### DATA SEGMENT
^^^^^^^^
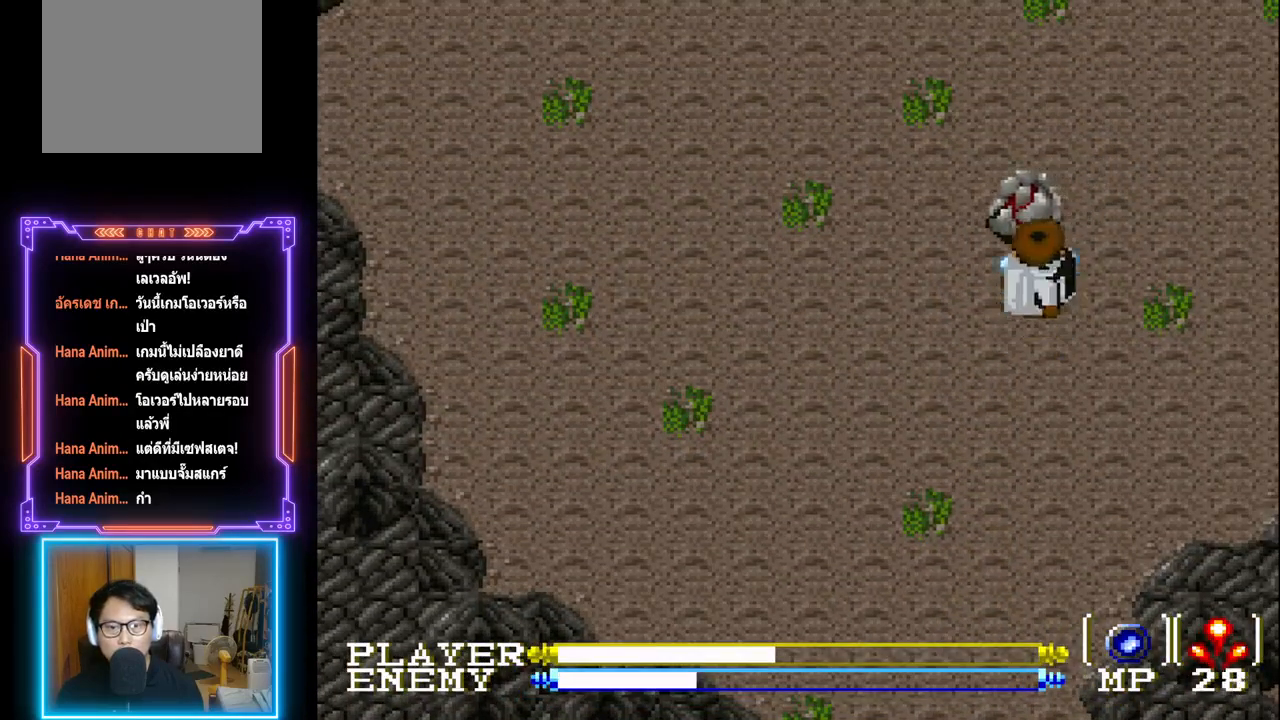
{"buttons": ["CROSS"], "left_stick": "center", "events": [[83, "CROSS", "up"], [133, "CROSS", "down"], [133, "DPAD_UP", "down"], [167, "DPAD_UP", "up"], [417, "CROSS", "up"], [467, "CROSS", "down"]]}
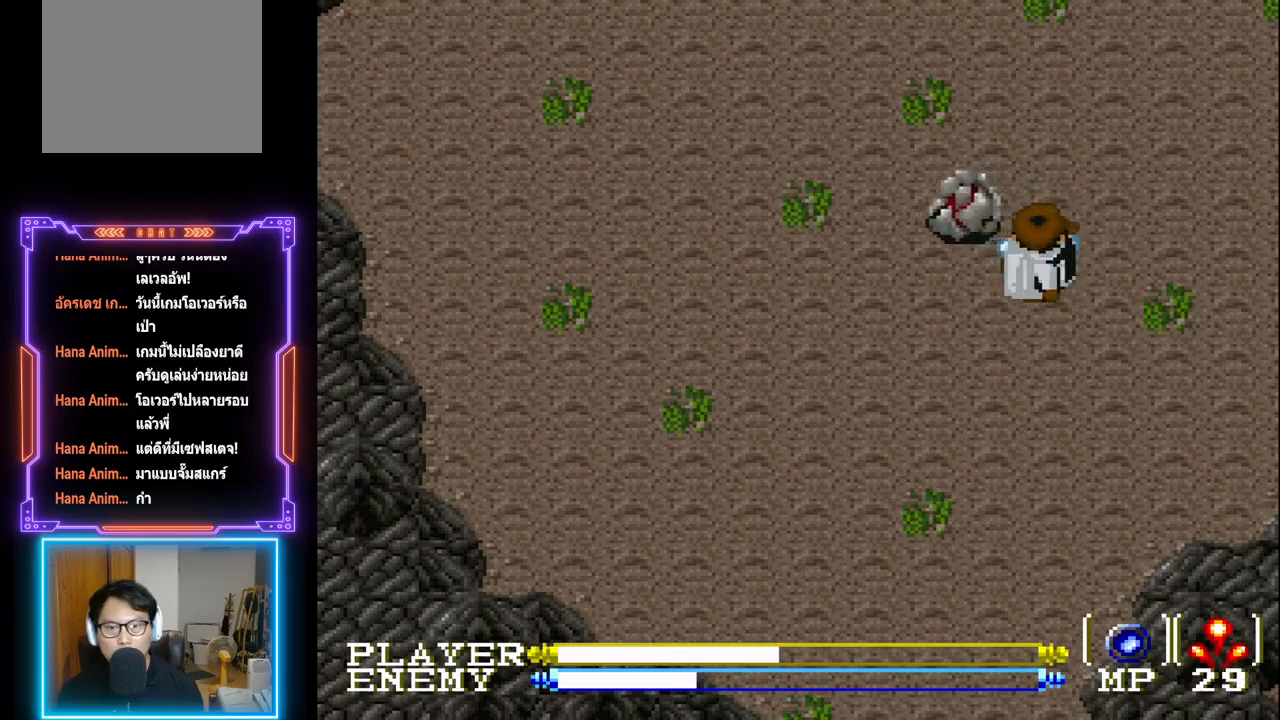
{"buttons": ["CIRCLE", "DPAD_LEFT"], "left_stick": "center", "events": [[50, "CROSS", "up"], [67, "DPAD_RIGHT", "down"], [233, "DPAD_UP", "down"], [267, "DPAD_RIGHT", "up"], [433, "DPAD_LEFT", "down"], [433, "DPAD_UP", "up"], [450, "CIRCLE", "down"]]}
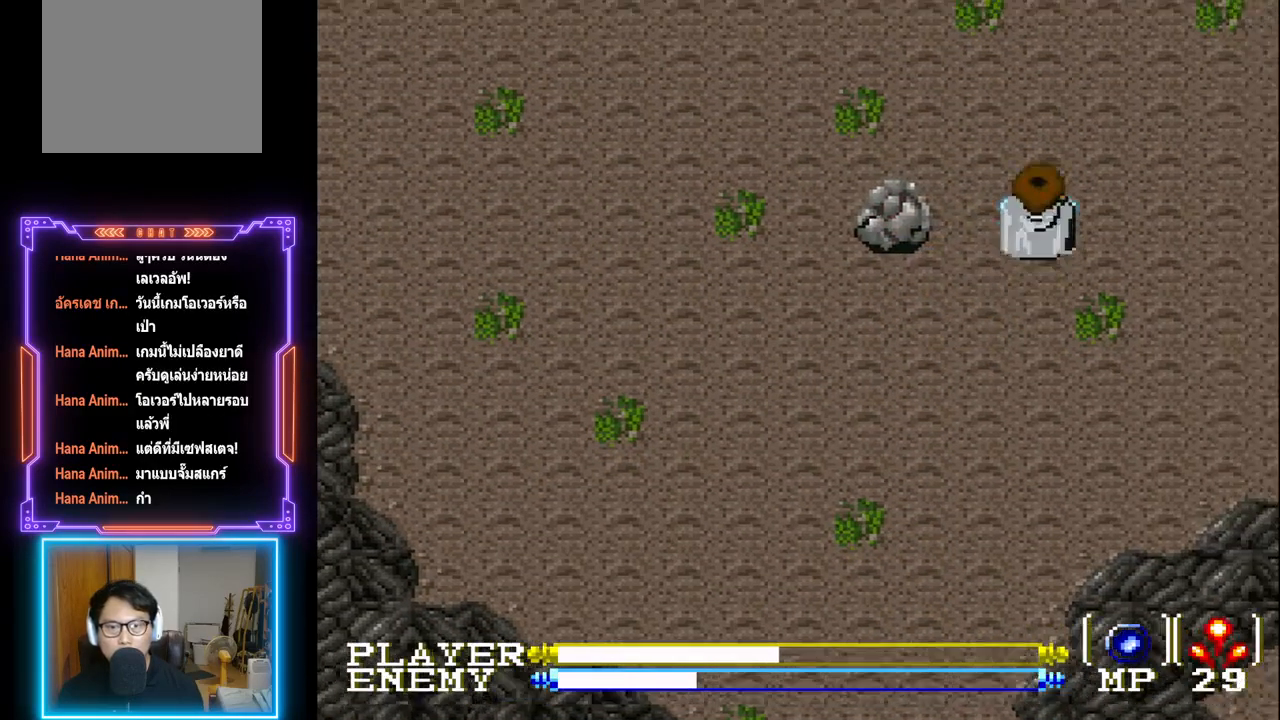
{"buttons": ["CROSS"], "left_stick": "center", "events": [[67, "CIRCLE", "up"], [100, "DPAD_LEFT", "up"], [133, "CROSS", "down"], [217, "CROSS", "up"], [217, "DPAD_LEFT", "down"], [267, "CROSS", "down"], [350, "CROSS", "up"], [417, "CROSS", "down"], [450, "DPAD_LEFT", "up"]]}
^^^^^^^^
### WHAT YOU WILL DO
Whenever a line of the data above includes the word "CIRCLE", copy that line.

### OUTPUT OF THE TASK
{"buttons": ["CIRCLE", "DPAD_LEFT"], "left_stick": "center", "events": [[50, "CROSS", "up"], [67, "DPAD_RIGHT", "down"], [233, "DPAD_UP", "down"], [267, "DPAD_RIGHT", "up"], [433, "DPAD_LEFT", "down"], [433, "DPAD_UP", "up"], [450, "CIRCLE", "down"]]}
{"buttons": ["CROSS"], "left_stick": "center", "events": [[67, "CIRCLE", "up"], [100, "DPAD_LEFT", "up"], [133, "CROSS", "down"], [217, "CROSS", "up"], [217, "DPAD_LEFT", "down"], [267, "CROSS", "down"], [350, "CROSS", "up"], [417, "CROSS", "down"], [450, "DPAD_LEFT", "up"]]}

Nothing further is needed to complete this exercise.